As for Galleon, there was some discussion a few days ago whether the government was proper in using wiretaps. Today's news reports make it clear that several informants gave the government plenty of probable cause for getting wiretap warrants. End of controversy.
The FT shows another example of the dumb rich in the "There's a sucker born every minute" Club. "John Meriwether, the hedge fund manager and arbitrageur behind Long-Term Capital Management, is in the process of setting up a new hedge fund – his third. The move comes barely three months after Mr Meriwether decided to close his second fund manager, JWM Partners, which was wound down after clients saw the value of their investments fall by more than 44 per cent over the course of the financial crisis. JWM Partners was set up soon after the collapse in 1998 of Mr Meriwether’s first – and most infamous – fund, LTCM, which triggered a wave of panic across the world’s markets ..."
Who in their right mind would invest money in that nonsense ? Two funds blown up and now a third try ? Sheesh ...

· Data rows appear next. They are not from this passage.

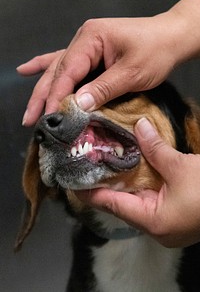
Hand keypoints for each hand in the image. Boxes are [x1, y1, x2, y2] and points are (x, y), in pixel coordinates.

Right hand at [17, 12, 185, 125]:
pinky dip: (45, 67)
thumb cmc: (156, 51)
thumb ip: (103, 88)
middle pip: (57, 71)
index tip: (49, 117)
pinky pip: (65, 62)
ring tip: (29, 110)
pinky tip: (27, 69)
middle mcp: (84, 39)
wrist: (171, 37)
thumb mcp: (131, 73)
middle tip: (30, 119)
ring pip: (58, 70)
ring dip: (42, 91)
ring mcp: (86, 45)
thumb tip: (79, 105)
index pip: (67, 71)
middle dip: (42, 97)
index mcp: (92, 38)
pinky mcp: (90, 53)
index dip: (56, 96)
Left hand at [75, 118, 199, 247]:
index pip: (110, 205)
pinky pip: (148, 199)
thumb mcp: (182, 168)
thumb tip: (141, 125)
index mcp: (153, 221)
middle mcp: (155, 226)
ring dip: (122, 183)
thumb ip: (156, 148)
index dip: (89, 193)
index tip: (72, 181)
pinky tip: (130, 170)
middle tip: (88, 166)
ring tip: (104, 165)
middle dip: (105, 185)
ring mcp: (164, 221)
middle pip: (120, 204)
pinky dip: (139, 185)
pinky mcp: (172, 214)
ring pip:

And think a bit ... every proprietary trading desk on the Street does the same thing with billions. And are they better than Meriwether ? Nope. All this is simply a scam - hucksterism at its worst. Get other people's money; speculate, get fees and bonuses and then blow up. The Street is littered with the carcasses of those for that past three decades.
But now the the web of swaps and derivatives, the big firms are linked. So blow ups will necessarily bring in the taxpayer again. Ban all this nonsense or require 100% cash or physical collateral for any net short positions in derivatives.
My Tuesday sales to take "sugar" on some call options were timely. Earnings are good, but this market needs some news to move higher, such as a big drop in unemployment claims or some better job numbers. I still think that will occur by year end (as I said a few months ago). If it does, S&P 1200 should be hit. I'll wait for now, but might re-buy some calls if prices get cheap on some interesting names.
Word of the Day
"Onomastic" - adjective [$10] a Mencken word;
"Onomastics" - noun, plural (treated as singular) [$10]
Onomastic means relating to names or nomenclature.
Onomastics means the study of the origin and formation of (especially personal) proper names.
Sentence (from Mencken, The American Language, page 553 bot. referring to the origin of "Podunk" as a colorful synonym for a very small town.
"Here Dr. ____ seems to have been in error, for an onomastic explorer, _______, reported in the Boston Herald for February 8, 1933, that he had discovered a veritable Podunk in Massachusetts, not far from Worcester."